You can help expand this article with text translated from the corresponding article in German. (March 2022) Click [show] for important translation instructions.
View a machine-translated version of the German article.
Machine translation, like DeepL or Google Translate, is a useful starting point for translations, but translators must revise errors as necessary and confirm that the translation is accurate, rather than simply copy-pasting machine-translated text into the English Wikipedia.
Do not translate text that appears unreliable or low-quality. If possible, verify the text with references provided in the foreign-language article.
You must provide copyright attribution in the edit summary accompanying your translation by providing an interlanguage link to the source of your translation. A model attribution edit summary is Content in this edit is translated from the existing German Wikipedia article at [[:de:Helmut Recknagel]]; see its history for attribution.
You may also add the template {{Translated|de|Helmut Recknagel}} to the talk page.
He earned a gold medal at the 1960 Winter Olympics in ski jumping and also won the Holmenkollen ski festival ski jumping competition twice (1957 and 1960).
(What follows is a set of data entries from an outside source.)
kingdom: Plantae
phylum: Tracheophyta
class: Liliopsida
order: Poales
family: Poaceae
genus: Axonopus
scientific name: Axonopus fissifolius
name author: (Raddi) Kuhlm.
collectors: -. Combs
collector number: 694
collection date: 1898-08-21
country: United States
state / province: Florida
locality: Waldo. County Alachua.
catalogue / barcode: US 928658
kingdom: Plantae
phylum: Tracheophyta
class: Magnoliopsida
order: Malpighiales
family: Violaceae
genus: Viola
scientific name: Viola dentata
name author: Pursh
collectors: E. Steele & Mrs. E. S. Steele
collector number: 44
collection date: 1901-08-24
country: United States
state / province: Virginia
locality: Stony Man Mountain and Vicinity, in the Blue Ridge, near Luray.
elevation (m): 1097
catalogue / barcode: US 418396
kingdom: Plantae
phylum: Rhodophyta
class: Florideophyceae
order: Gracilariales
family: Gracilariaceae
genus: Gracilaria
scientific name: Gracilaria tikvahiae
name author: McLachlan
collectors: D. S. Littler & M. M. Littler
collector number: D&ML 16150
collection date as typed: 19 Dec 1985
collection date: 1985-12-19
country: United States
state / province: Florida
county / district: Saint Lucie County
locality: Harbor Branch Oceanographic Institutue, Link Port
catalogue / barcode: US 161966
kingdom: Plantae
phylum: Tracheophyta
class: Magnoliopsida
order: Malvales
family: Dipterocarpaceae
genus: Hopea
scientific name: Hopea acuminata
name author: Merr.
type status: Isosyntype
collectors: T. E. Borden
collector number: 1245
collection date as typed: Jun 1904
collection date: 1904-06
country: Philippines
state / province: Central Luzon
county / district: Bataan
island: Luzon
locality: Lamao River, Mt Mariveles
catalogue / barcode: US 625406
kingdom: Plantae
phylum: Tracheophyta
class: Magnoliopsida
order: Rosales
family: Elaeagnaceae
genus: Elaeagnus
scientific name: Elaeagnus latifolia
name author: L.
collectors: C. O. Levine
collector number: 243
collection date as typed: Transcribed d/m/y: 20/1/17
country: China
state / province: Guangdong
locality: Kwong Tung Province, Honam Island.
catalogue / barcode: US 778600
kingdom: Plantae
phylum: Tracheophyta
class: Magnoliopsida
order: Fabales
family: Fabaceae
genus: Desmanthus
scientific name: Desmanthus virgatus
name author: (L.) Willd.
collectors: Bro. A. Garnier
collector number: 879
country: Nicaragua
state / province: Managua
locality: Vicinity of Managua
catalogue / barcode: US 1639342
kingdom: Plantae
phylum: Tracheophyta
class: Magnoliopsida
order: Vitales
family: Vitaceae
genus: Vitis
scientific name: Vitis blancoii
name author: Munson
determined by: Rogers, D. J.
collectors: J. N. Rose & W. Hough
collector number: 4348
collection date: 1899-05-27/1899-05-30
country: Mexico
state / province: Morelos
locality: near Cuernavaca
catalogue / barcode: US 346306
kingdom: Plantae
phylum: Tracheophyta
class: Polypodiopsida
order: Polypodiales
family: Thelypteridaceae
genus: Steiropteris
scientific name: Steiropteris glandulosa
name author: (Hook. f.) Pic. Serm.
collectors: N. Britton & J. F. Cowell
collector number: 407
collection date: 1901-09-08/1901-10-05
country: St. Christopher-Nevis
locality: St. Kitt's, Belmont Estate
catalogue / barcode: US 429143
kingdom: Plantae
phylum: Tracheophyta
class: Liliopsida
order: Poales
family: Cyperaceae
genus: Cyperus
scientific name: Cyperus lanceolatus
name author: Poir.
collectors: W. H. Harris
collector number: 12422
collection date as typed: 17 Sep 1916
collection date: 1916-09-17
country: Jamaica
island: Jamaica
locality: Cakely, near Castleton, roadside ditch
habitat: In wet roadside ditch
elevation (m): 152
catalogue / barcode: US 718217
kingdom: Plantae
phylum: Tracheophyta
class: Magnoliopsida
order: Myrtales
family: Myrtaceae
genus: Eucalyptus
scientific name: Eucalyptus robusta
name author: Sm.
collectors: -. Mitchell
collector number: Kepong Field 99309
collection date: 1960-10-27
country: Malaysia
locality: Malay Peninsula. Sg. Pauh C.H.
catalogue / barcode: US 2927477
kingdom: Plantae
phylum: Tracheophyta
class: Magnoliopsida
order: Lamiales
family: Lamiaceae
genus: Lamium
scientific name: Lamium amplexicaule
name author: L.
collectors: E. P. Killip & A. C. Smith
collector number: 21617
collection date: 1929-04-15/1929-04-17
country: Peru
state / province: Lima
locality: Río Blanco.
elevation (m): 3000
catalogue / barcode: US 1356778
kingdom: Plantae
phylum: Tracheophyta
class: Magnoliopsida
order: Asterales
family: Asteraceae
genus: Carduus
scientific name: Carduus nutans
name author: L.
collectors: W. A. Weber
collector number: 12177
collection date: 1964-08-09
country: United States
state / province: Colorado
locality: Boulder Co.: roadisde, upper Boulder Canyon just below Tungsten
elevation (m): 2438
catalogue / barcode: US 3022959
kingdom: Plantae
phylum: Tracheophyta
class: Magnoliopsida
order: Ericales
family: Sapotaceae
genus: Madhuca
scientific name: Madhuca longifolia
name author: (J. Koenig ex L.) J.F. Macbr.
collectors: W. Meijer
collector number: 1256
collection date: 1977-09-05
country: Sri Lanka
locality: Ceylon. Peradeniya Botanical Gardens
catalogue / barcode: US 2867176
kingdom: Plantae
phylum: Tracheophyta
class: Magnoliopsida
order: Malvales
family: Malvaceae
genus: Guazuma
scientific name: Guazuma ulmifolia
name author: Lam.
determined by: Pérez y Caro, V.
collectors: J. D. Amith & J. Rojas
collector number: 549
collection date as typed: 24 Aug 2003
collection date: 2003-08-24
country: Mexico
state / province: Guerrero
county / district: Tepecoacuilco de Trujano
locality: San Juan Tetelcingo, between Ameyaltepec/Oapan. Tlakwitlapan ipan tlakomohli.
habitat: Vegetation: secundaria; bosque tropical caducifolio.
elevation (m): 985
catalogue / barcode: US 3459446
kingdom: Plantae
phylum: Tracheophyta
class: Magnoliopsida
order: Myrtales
Recknagel was the first non-Skandinavian to have won the traditional contest. At the FIS Nordic World Ski Championships, he won three medals: a bronze in 1958 and two medals in 1962, a gold in the individual large hill and a bronze in the individual normal hill. For his ski jumping efforts, Recknagel was awarded the Holmenkollen medal in 1960 (shared with Sixten Jernberg, Sverre Stensheim, and Tormod Knutsen). He was the first German to win the award. Recknagel was furthermore the first athlete to have won the Four Hills Tournament three times and the first to have won five single competitions at this event.
After the end of his career, Recknagel, who was originaly a tool and die maker, studied veterinary medicine and obtained one's doctorate in 1973. From 1974 until the end of the GDR he worked in public administration as a veterinarian and controller of hygiene and food. In 1996 Recknagel found a company for assistive technology in Berlin.[1]